#### Exercise goal:
Collect every line in the listing below that contains the word "specimen", and copy each one out in full.

Data entries:
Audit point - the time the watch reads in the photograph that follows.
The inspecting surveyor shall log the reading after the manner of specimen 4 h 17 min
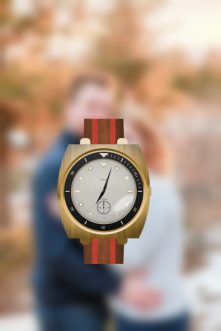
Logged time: 7 h 03 min
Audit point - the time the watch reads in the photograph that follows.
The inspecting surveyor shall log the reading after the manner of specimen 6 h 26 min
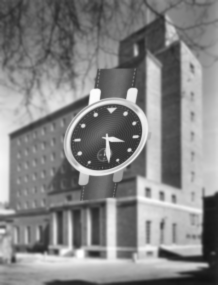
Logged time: 3 h 28 min
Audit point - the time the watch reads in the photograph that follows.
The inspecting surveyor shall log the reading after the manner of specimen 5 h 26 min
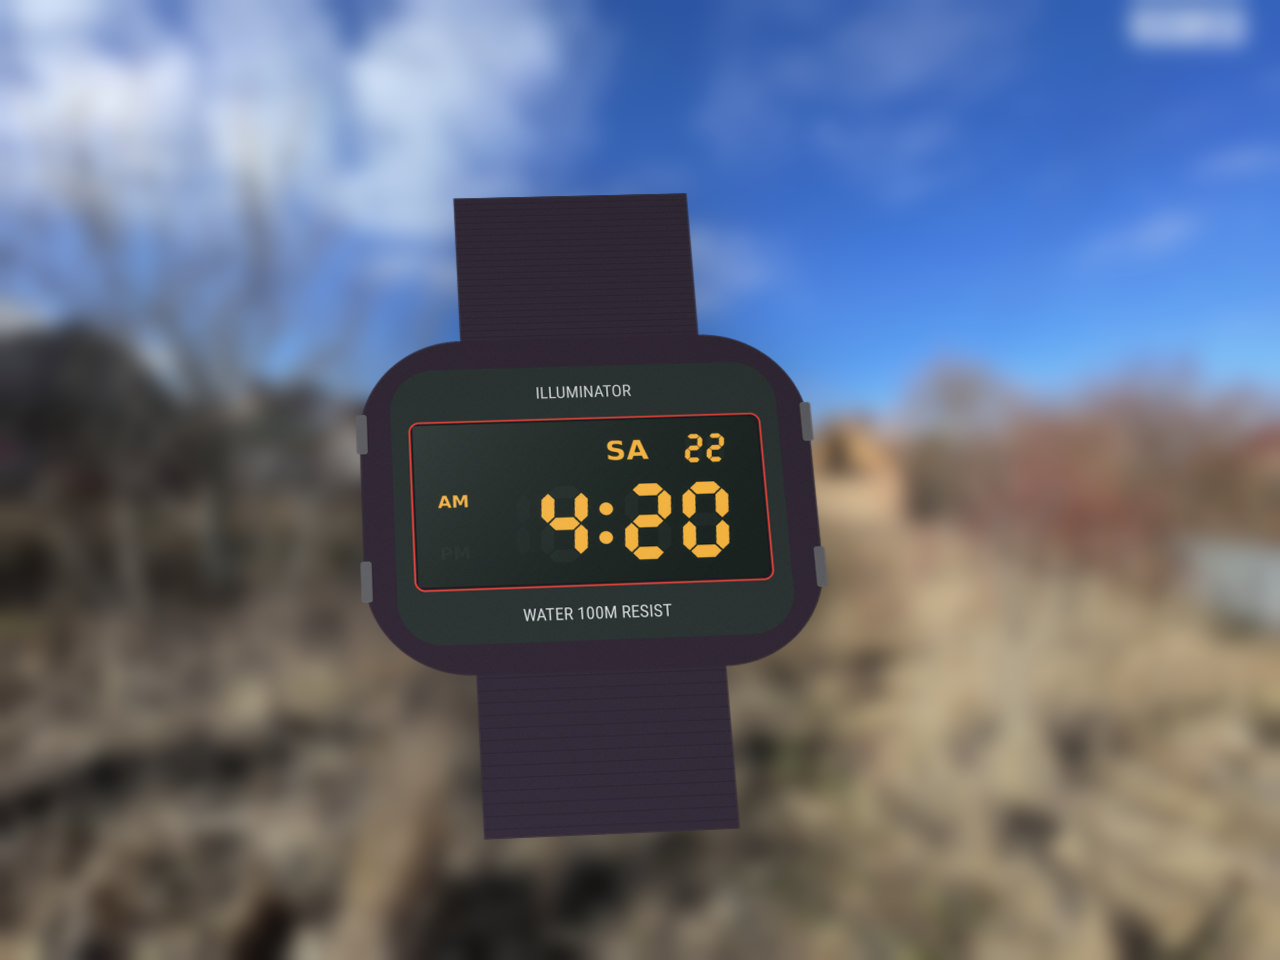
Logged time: 4 h 20 min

#### Result:
The inspecting surveyor shall log the reading after the manner of specimen 4 h 17 min
The inspecting surveyor shall log the reading after the manner of specimen 6 h 26 min
The inspecting surveyor shall log the reading after the manner of specimen 5 h 26 min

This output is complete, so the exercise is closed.